The Bucs' coaches disagree. They keep referring to Mike Glennon as their "quarterback of the future", but their actions say differently. They keep emphasizing that Josh McCown is their signal caller. He's the man they trust. He's a real leader, someone who can bring the team together and get them going where they need to go.
Quarterbacks coach Marcus Arroyo said yesterday that they'd lost "zero" confidence in Josh McCown. Lovie Smith praised McCown's play, outside of that one interception. In fact, Smith actually emphasized McCown's ability to run the ball -- something that certainly distinguishes him from Mike Glennon.
After expressing disapproval of McCown's interceptions, Arroyo praised him for everything else. "The success rate and the analytics that we’re looking at as far as what we believe at that position, he’s doing a lot really good things and we trust that it’s only going to get better."
That isn't necessarily incongruous: McCown completed 76% of his passes for 8.5 yards per attempt against the Rams, adding two touchdowns on the ground and being sacked only once.
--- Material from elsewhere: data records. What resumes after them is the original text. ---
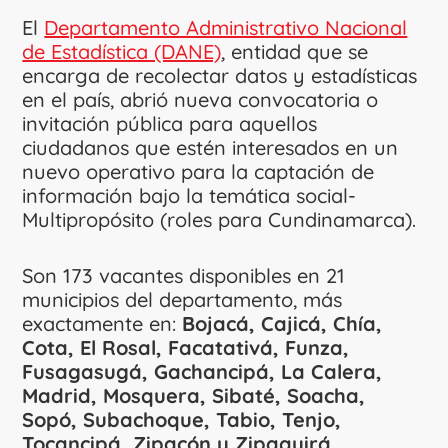
El
Departamento Administrativo Nacional
de Estadística (DANE)
, entidad que se
encarga de recolectar datos y estadísticas
en el país, abrió nueva convocatoria o
invitación pública para aquellos
ciudadanos que estén interesados en un
nuevo operativo para la captación de
información bajo la temática social-
Multipropósito (roles para Cundinamarca).
Son 173 vacantes disponibles en 21
municipios del departamento, más
exactamente en:
Bojacá, Cajicá, Chía,
Cota, El Rosal, Facatativá, Funza,
Fusagasugá, Gachancipá, La Calera,
Madrid, Mosquera, Sibaté, Soacha,
Sopó, Subachoque, Tabio, Tenjo,
Tocancipá, Zipacón y Zipaquirá.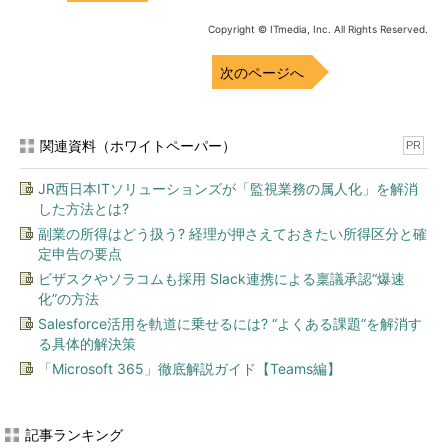
Copyright © ITmedia, Inc. All Rights Reserved.
次のページへ
関連資料（ホワイトペーパー）
PR
JR西日本ITソリューションズが「監視業務の属人化」を解消
した方法とは?
副業の所得はどう扱う? 経理が押さえておきたい所得区分と確
定申告の要点
ビザスクやソラコムも採用 Slack連携による稟議承認“爆速
化”の方法
Salesforce活用を軌道に乗せるには? “よくある課題”を解消す
る具体的解決策
「Microsoft 365」徹底解説ガイド【Teams編】
記事ランキング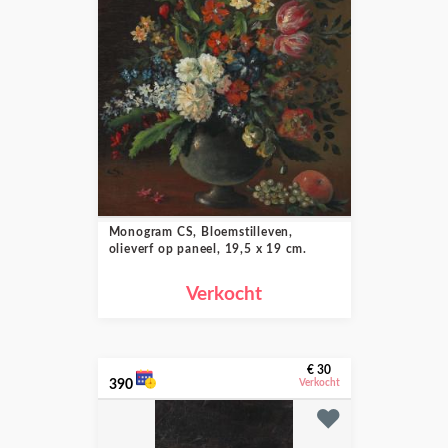
Monogram CS, Bloemstilleven,
olieverf op paneel, 19,5 x 19 cm.
Verkocht
€ 30
390
Verkocht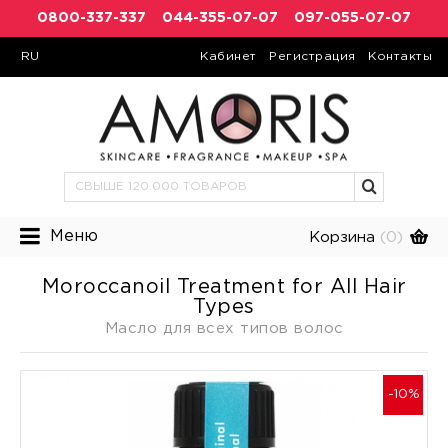
0800-337-337
044-355-07-07
097-055-07-07
RU
Кабинет
Регистрация
Контакты
Меню
Корзина
(0)
Moroccanoil Treatment for All Hair
Types
Масло для всех типов волос
-10%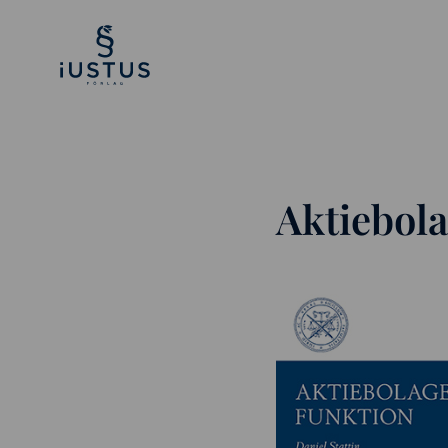
Aktiebola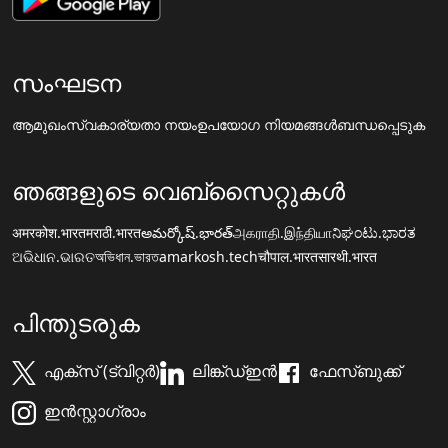
സംഘടന
ആമുഖം
സ്വകാര്യതാ നയം
ഉപയോഗ നിയമങ്ങൾ
ബന്ധപ്പെടുക
ഞങ്ങളുടെ വെബ്സൈറ്റുകൾ
अमरकोश.भारत
मराठी.भारत
అమర్కోష్.భారత్
அகராதி.இந்தியா
ನಿಘಂಟು.ಭಾರತ
ଅଭିଧାନ.ଭାରତ
অভিধান.ভারত
amarkosh.tech
चौपाल.भारत
सारथी.भारत
പിന്തുടരുക
എക്സ് (ട്വിറ്റർ)
ലിങ്ക്ഡ്ഇൻ
ഫേസ്ബുക്ക്
ഇൻസ്റ്റാഗ്രാം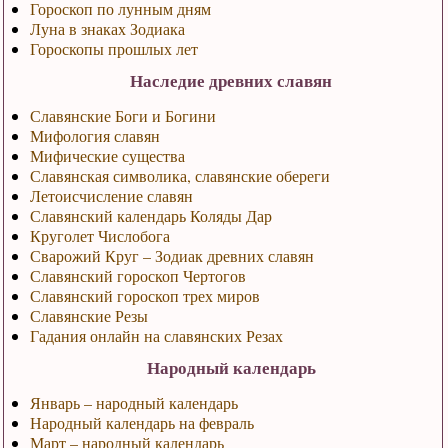
Гороскоп по лунным дням
Луна в знаках Зодиака
Гороскопы прошлых лет
Наследие древних славян
Славянские Боги и Богини
Мифология славян
Мифические существа
Славянская символика, славянские обереги
Летоисчисление славян
Славянский календарь Коляды Дар
Круголет Числобога
Сварожий Круг – Зодиак древних славян
Славянский гороскоп Чертогов
Славянский гороскоп трех миров
Славянские Резы
Гадания онлайн на славянских Резах
Народный календарь
Январь – народный календарь
Народный календарь на февраль
Март – народный календарь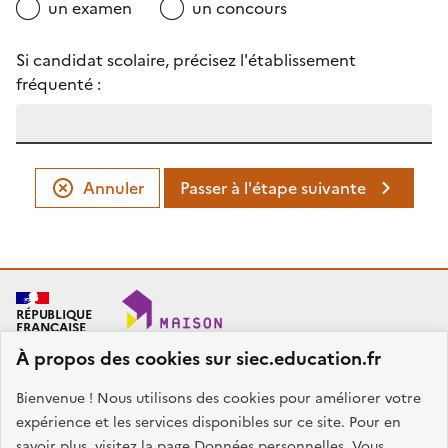
un examen
un concours
Si candidat scolaire, précisez l'établissement
fréquenté :
Annuler
Passer à l'étape suivante
RÉPUBLIQUE
FRANÇAISE
À propos des cookies sur siec.education.fr
Bienvenue ! Nous utilisons des cookies pour améliorer votre
SIEC - Maison des examens
Académies de Créteil, Paris et Versailles
expérience et les services disponibles sur ce site. Pour en
7, rue Ernest Renan
savoir plus, visitez la page
Données personnelles
. Vous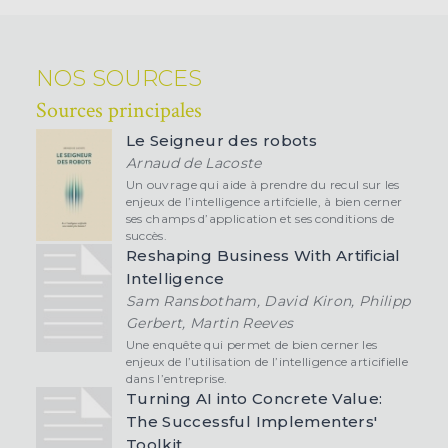
NOS SOURCES
Sources principales
Le Seigneur des robots
Arnaud de Lacoste
Un ouvrage qui aide à prendre du recul sur les
enjeux de l’intelligence artifcielle, à bien cerner
ses champs d’application et ses conditions de
succès.
Reshaping Business With Artificial
Intelligence
Sam Ransbotham, David Kiron, Philipp
Gerbert, Martin Reeves
Une enquête qui permet de bien cerner les
enjeux de l’utilisation de l’intelligence articifielle
dans l’entreprise.
Turning AI into Concrete Value:
The Successful Implementers'
Toolkit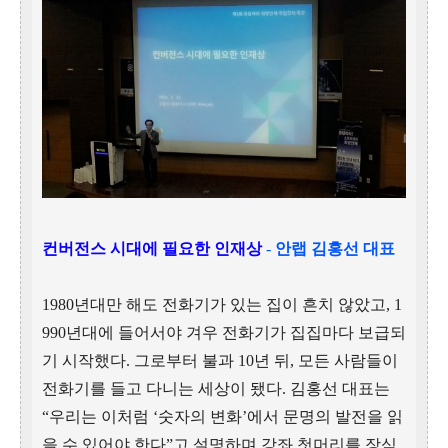
컨버전스 시대에 필요한 인재상
-
안랩 김홍선 대표
1980년대만 해도 전화기가 있는 집이 흔치 않았고, 1
990년대에 들어서야 겨우 전화기가 집집마다 보급되
기 시작했다. 그로부터 불과 10년 뒤, 모든 사람들이
전화기를 들고 다니는 세상이 됐다. 김홍선 대표는
“우리는 이처럼 ‘숫자의 변화’에서 문명의 발전을 읽
을 수 있어야 한다”고 설명하며 강좌 첫머리를 장식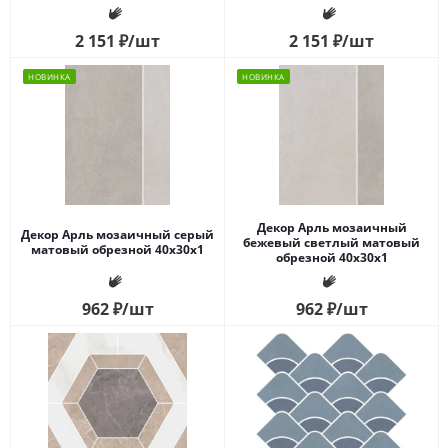
2 151
₽
/шт
2 151
₽
/шт
НОВИНКА
НОВИНКА
Декор Арль мозаичный
Декор Арль мозаичный серый
бежевый светлый матовый
матовый обрезной 40x30x1
обрезной 40x30x1
962
₽
/шт
962
₽
/шт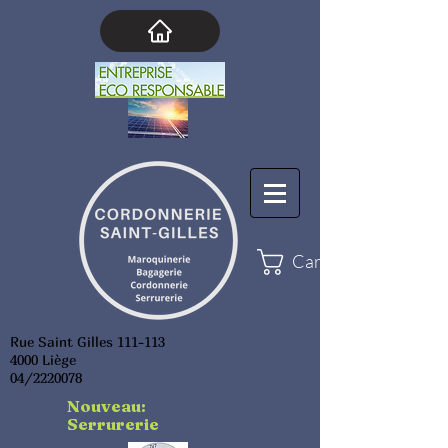
Cart
Rue Saint Gilles 111-113
4000 Liège
04/2220078
Nouveau:
Serrurerie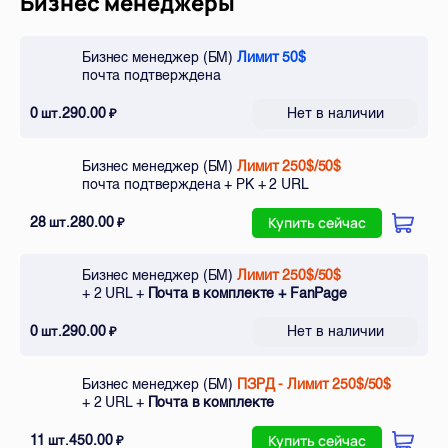
Бизнес менеджеры
Бизнес менеджер (БМ)
Лимит 50$
почта подтверждена
0
290.00
Нет в наличии
шт.
₽
Бизнес менеджер (БМ)
Лимит 250$/50$
почта подтверждена + РК + 2 URL
28
280.00
шт.
₽
Купить сейчас
Бизнес менеджер (БМ)
Лимит 250$/50$
+ 2 URL +
Почта в комплекте + FanPage
0
290.00
Нет в наличии
шт.
₽
Бизнес менеджер (БМ)
ПЗРД - Лимит 250$/50$
+ 2 URL +
Почта в комплекте
11
450.00
шт.
₽
Купить сейчас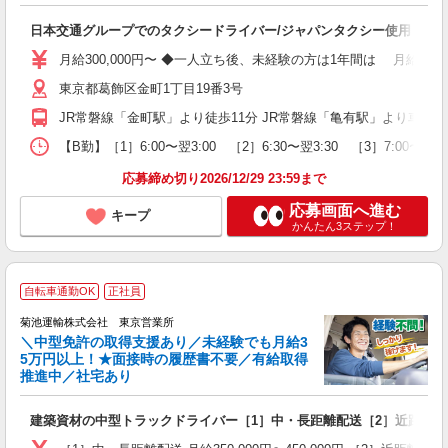
の
日本交通グループでのタクシードライバー/ジャパンタクシー使用
ミ
～
月給300,000円〜 ◆一人立ち後、未経験の方は1年間は 月給3
O
東京都葛飾区金町1丁目19番3号
制
JR常磐線「金町駅」より徒歩11分 JR常磐線「亀有駅」より車で1
【B勤】［1］6:00〜翌3:00 ［2］6:30〜翌3:30 ［3］7
応募締め切り2026/12/29 23:59まで
応募画面へ進む
キープ
かんたん3ステップ！
ガ
自転車通勤OK
正社員
菊池運輸株式会社 東京営業所
＼中型免許の取得支援あり／未経験でも月給3
5万円以上！★面接時の履歴書不要／有給取得
推進中／社宅あり
の
建築資材の中型トラックドライバー［1］中・長距離配送［2］近距離配
入
験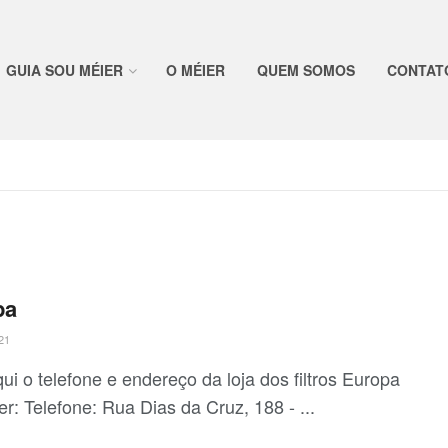
GUIA SOU MÉIER
O MÉIER
QUEM SOMOS
CONTAT
pa
21
ui o telefone e endereço da loja dos filtros Europa
r: Telefone: Rua Dias da Cruz, 188 - ...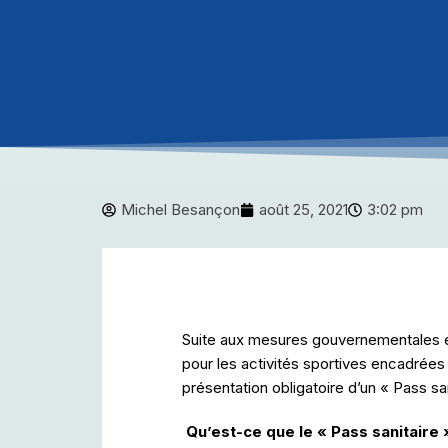
Michel Besançon
août 25, 2021
3:02 pm
Suite aux mesures gouvernementales et 
pour les activités sportives encadrées 
présentation obligatoire d’un « Pass san
Qu’est-ce que le « Pass sanitaire 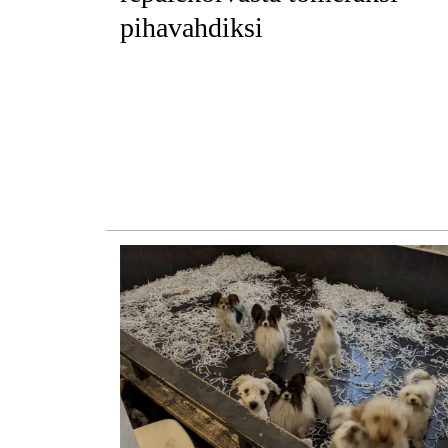
pihavahdiksi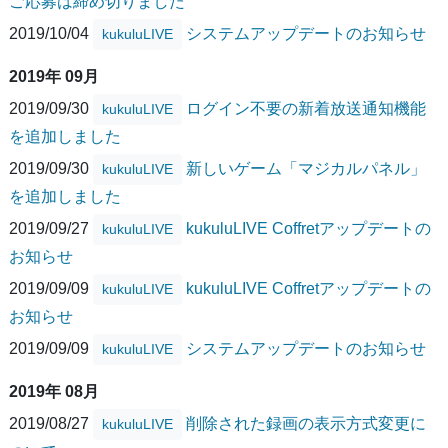
ご応募は締め切りました
2019/10/04
システムアップデートのお知らせ
kukuluLIVE
2019年 09月
2019/09/30
ログイン不要の新着放送通知機能
kukuluLIVE
を追加しました
2019/09/30
新しいゲーム「マジカルパネル」
kukuluLIVE
を追加しました
2019/09/27
kukuluLIVE Coffretアップデートの
kukuluLIVE
お知らせ
2019/09/09
kukuluLIVE Coffretアップデートの
kukuluLIVE
お知らせ
2019/09/09
システムアップデートのお知らせ
kukuluLIVE
2019年 08月
2019/08/27
削除された録画の表示方式変更に
kukuluLIVE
That really is pretty good. It's just that that one play (justifiably) stands out. That one play genuinely does make the rest look worse -- and if he can't eliminate those one plays, he should be replaced.
But we're not at that point. Not yet, anyway. For now, they can dismiss those interceptions as incidental mistakes that won't happen again. And as long as the Bucs believe, right or wrong, that McCown's interceptions won't be structural issues, he will remain their starting quarterback.